Словом, политический процесс слишком занесло в одну сторону, он пошел однобоко. Получив в качестве президента человека, демонстрирующего стремление воссоздать сильное, некоммунистическое государство, многие посчитали, что этим гарантировано дальнейшее ровное развитие страны. Слышатся даже предложения довести "систему одного человека" до крайности - диктатуры.
Похоже, те, кто приложил руку к победной смене политической верхушки, плохо сознают тактический характер этой победы. Консолидация власти и значительной части общества вокруг одного человека в сложившихся условиях является, быть может, неизбежным промежуточным этапом на пути к устойчивому развитию государства. Но вряд ли стоит возводить это в абсолют, видя в "системе одного человека" венец стабилизации. Облик государства, его стабильность (особенно долгосрочную) определяет не столько самолично президент или даже его команда, сколько весь тот истеблишмент, который при нем возник.
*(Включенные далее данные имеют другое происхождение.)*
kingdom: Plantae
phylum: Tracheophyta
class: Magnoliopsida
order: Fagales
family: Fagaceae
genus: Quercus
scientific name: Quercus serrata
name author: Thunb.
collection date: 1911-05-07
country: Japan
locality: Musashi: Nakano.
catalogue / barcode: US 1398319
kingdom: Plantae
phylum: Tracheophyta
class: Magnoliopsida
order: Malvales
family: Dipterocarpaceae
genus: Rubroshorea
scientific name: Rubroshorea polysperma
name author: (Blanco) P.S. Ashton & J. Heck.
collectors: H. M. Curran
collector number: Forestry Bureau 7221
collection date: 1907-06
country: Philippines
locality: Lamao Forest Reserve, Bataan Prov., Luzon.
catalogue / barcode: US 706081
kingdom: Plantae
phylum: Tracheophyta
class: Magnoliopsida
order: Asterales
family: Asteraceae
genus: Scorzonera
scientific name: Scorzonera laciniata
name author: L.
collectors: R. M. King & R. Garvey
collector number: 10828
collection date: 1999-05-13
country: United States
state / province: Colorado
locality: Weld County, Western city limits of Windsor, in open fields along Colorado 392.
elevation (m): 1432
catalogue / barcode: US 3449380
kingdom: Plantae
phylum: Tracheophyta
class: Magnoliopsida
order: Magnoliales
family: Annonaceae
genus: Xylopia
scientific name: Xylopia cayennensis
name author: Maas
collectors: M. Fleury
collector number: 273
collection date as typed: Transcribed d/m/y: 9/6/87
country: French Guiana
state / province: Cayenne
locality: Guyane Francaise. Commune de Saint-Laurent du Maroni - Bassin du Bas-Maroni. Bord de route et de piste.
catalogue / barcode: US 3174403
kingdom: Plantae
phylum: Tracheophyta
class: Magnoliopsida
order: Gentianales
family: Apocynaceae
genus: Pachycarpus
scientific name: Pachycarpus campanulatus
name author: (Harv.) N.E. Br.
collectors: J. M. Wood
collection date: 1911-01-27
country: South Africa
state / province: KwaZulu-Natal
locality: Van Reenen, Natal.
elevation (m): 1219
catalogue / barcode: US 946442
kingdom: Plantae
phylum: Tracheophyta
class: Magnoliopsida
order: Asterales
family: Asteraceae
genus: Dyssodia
Если истеблишмент опирается не только на абсолютную власть своего вождя, не является лишь его тенью, а способен создавать что-то конструктивное, удерживать страну от политических переворотов и, самое главное, обеспечивать преемственность власти в случае ухода лидера - тогда можно говорить о стабильном государстве.
Нынешний российский режим диктатурой не назовешь, а значит, формирование устойчивой политической системы для нас еще более актуально, чем в условиях абсолютной концентрации власти. Существующий истеблишмент достался Путину по наследству от прошлой власти. Он плохо подходит для сильного государства, поскольку формировался в условиях совершенно противоположных целей элиты, возникшей на волне децентрализации и ослабления государства. Вполне естественно, что он не обеспечивал стабильности ни в политике, ни и экономике - это подтверждают неоднократно происходившие в прошлом десятилетии серьезные кризисы, которые ставили под угрозу сами основы политического и экономического устройства. То есть такой истеблишмент по большому счету деструктивен. Очевидно, что если мы не хотим повторения подобных катаклизмов, то следующим шагом трансформации режима должно стать формирование конструктивного истеблишмента, способного не только пользоваться слабостью государства и делить сферы влияния.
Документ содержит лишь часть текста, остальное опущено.